En ce dernier cas, elle a lieu sur proposition de l'ensemble des
maires des communes associées ou de la moitié de l'assemblée
délibérative de l'établissement, soit sur demande du 1/ 5° au
moins des électeurs de ces communes.
Dans
les deux cas envisagés un électeur ne peut signer plus d’une
saisine par an.
Le projet de loi relatif aux
responsabilités locales élargirait cette consultation générale
aux départements et aux régions.III- L’actualité et le renouveau des procédés de participation en France se situent surtout actuellement au niveau des collectivités territoriales : communes, départements, régions. Ce renouveau a été principalement initié par la réforme constitutionnelle du 28 mars 2003, relative à l’administration décentralisée de la République et relance la démocratie directe au niveau local.
A-
Cette loi constitutionnelle a tout d’abord instauré un
droit de pétition
(art 72-1 al 1
de la Constitution). Il permettra de demander et d’obtenir
l’inscription d’une question, à l’ordre du jour de l’assemblée
délibérante d’une collectivité territoriale, dès lors que cette
question relève de ses compétences. Les électeurs de chaque
collectivité territoriale sont concernés au niveau de la commune,
du département, de la région. Le projet de loi relatif aux
responsabilités locales, en cours de discussion, prévoit que 20%
des inscrits sur les listes électorales dans les communes et 10%
dans les départements et les régions pourront être à l’origine
de ces pétitions.
Ce mécanisme n’est pas indépendant du
référendum local, mis en place par ailleurs. En effet rien
n’interdit que la pétition ait pour objet de demander
l’inscription à l’ordre du jour de l’assemblée délibérante
de l’organisation d’une consultation des électeurs. Le succès
d’une telle modalité dépendra de l’engagement citoyen, les
seuils de participation imposés pouvant apparaître élevés.
En
outre un réel référendum local est désormais prévu dans la
Constitution.
B-
Le référendum décisionnel local prévu par la loi
constitutionnelle du 28 mars (art 72-1 al 2) est
une
innovation très importante, le droit local français y a été
longtemps rétif car on assimilait ce référendum à une forme de
démagogie.
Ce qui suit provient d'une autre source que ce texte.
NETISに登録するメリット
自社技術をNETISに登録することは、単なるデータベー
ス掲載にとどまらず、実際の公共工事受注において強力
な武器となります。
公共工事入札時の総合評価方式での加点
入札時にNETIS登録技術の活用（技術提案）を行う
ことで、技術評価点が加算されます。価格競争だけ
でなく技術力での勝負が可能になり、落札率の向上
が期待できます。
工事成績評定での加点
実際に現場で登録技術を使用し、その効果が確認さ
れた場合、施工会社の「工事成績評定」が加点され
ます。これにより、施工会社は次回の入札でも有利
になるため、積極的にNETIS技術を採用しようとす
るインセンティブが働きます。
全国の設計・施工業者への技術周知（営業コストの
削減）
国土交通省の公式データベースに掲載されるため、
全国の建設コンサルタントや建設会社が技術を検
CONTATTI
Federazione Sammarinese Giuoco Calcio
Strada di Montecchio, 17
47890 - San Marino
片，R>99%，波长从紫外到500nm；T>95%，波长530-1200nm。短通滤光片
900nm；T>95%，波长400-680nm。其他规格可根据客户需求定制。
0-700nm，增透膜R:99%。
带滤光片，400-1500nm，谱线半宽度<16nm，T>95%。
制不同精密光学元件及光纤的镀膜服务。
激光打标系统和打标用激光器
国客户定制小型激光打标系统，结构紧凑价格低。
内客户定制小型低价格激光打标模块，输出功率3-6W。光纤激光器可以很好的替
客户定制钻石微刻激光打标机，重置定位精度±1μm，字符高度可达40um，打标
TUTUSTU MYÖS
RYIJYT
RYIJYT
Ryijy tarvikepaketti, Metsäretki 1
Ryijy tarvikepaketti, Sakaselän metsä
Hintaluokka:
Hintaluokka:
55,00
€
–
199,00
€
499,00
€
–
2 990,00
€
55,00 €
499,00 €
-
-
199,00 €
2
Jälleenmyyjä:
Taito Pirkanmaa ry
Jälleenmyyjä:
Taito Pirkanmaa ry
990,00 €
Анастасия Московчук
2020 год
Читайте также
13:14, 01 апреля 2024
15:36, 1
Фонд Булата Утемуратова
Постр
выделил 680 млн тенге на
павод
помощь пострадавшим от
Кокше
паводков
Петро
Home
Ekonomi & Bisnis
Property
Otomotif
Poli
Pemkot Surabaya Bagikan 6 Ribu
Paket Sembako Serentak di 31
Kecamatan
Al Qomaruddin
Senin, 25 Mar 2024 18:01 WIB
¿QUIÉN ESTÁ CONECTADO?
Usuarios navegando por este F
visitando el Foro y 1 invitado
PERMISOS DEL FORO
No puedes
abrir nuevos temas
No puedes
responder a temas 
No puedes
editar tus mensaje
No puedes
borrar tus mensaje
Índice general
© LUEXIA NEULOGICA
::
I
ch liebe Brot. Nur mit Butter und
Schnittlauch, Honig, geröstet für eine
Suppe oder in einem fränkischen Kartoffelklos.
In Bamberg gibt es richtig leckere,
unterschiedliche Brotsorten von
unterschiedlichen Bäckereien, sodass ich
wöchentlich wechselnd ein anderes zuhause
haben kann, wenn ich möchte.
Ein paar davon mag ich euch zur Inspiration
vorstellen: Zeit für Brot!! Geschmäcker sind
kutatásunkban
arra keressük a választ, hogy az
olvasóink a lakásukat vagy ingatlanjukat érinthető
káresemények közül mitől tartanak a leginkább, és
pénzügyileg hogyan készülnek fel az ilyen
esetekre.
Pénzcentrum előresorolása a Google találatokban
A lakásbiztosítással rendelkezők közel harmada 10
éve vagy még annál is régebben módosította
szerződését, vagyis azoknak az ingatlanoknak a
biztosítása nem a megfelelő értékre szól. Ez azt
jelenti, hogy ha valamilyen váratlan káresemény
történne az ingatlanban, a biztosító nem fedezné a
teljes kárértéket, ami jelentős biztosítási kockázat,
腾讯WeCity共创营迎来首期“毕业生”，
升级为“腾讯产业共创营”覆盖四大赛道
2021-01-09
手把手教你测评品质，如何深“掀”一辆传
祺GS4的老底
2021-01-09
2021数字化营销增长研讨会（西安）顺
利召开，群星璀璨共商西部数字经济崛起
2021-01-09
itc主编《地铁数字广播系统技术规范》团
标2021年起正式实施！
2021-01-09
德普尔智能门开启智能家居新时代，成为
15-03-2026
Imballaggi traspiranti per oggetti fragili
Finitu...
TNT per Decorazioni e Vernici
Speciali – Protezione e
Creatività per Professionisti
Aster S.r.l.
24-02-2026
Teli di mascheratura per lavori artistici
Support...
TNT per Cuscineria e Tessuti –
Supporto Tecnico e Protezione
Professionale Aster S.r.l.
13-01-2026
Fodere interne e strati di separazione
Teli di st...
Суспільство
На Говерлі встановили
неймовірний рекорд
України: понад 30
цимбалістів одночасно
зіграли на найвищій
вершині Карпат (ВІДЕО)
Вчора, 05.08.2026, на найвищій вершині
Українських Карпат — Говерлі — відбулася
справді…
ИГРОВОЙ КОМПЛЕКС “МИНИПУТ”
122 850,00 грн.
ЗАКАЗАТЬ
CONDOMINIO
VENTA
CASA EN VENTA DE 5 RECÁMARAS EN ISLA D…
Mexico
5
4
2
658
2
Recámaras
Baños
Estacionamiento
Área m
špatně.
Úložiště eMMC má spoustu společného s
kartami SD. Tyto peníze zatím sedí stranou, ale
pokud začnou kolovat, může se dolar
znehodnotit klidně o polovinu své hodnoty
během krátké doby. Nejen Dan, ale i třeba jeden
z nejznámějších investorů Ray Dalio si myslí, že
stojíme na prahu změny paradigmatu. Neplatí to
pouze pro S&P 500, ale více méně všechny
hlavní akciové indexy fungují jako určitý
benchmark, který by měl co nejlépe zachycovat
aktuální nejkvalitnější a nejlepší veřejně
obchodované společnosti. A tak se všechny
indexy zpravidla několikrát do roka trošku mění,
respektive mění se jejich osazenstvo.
Il permet aux électeurs de décider sur des affaires
locales et il est à la disposition de l’ensemble des collectivités
territoriales, sous réserve du cas de la Nouvelle Calédonie qui est
soumise à un régime propre. Néanmoins
les établissements publics de coopération intercommunale
(communautés de communes, communautés d’agglomérations,
communautés urbaines) sont exclus du bénéfice de ce mécanisme ce
qui peut priver les électeurs de se prononcer dans des domaines
importants (développement économique, domaine social,
environnement).
Il
est prévu que des projets de délibération ou d’acte relevant de
la compétence d’une collectivité territoriale, peuvent, à son
initiative, être soumis par la voie du référendum, à la décision
des électeurs de cette collectivité. Son champ d’application est
assez large, mais il ne pourra pas porter sur des projets de
décisions individuelles.
Les
électeurs ne peuvent pas susciter la consultation, sauf à utiliser
le droit de pétition 72-1.
La
loi organique du 1 août 2003 relative au référendum local est
venue préciser les modalités de sa mise en œuvre. Ainsi le projet
soumis à référendum est adopté si la moitié au moins des
électeurs inscrits a pris part au scrutin et s’il obtient la
majorité des suffrages exprimés. La mobilisation d’au moins la
moitié des électeurs inscrits a été discutée, ceci favorise la
démocratie représentative et risque de limiter l’utilisation de
ce procédé. Le référendum ne réunissant pas ces conditions
n’aura que la portée d’un avis.
La
procédure est détaillée, on peut relever que l’assemblée
délibérante dispose d’une compétence exclusive pour soumettre un
projet d’acte ou de délibération à référendum , dans le
cas de projets de délibération concernant son domaine de
compétence. L’exécutif possède l’initiative de la proposition,
dans les domaines concernés par ses pouvoirs propres, l’assemblée
décide ensuite de l’organisation du référendum. Les
collectivités territoriales ne peuvent organiser un référendum
dans les 6 mois précédant le renouvellement général ou partiel de
leur assemblée délibérante, pendant la campagne ou le jour
d’autres consultations (72-1, 72-4 73), ou pendant la campagne ou
les jours de certains scrutins concernant des élections nationales,
européennes ou lors d’un référendum national. Une collectivité
ne peut en outre organiser plusieurs référendums locaux portant sur
le même objet dans un délai inférieur à un an.
On
ne peut négliger qu’il puisse exister un risque de conflit
potentiel entre les décisions adoptées par référendum par
des collectivités différentes sur le même thème, car il peut être
difficile d’ignorer le poids politique d’une décision prise au
suffrage universel direct à un niveau départemental ou régional.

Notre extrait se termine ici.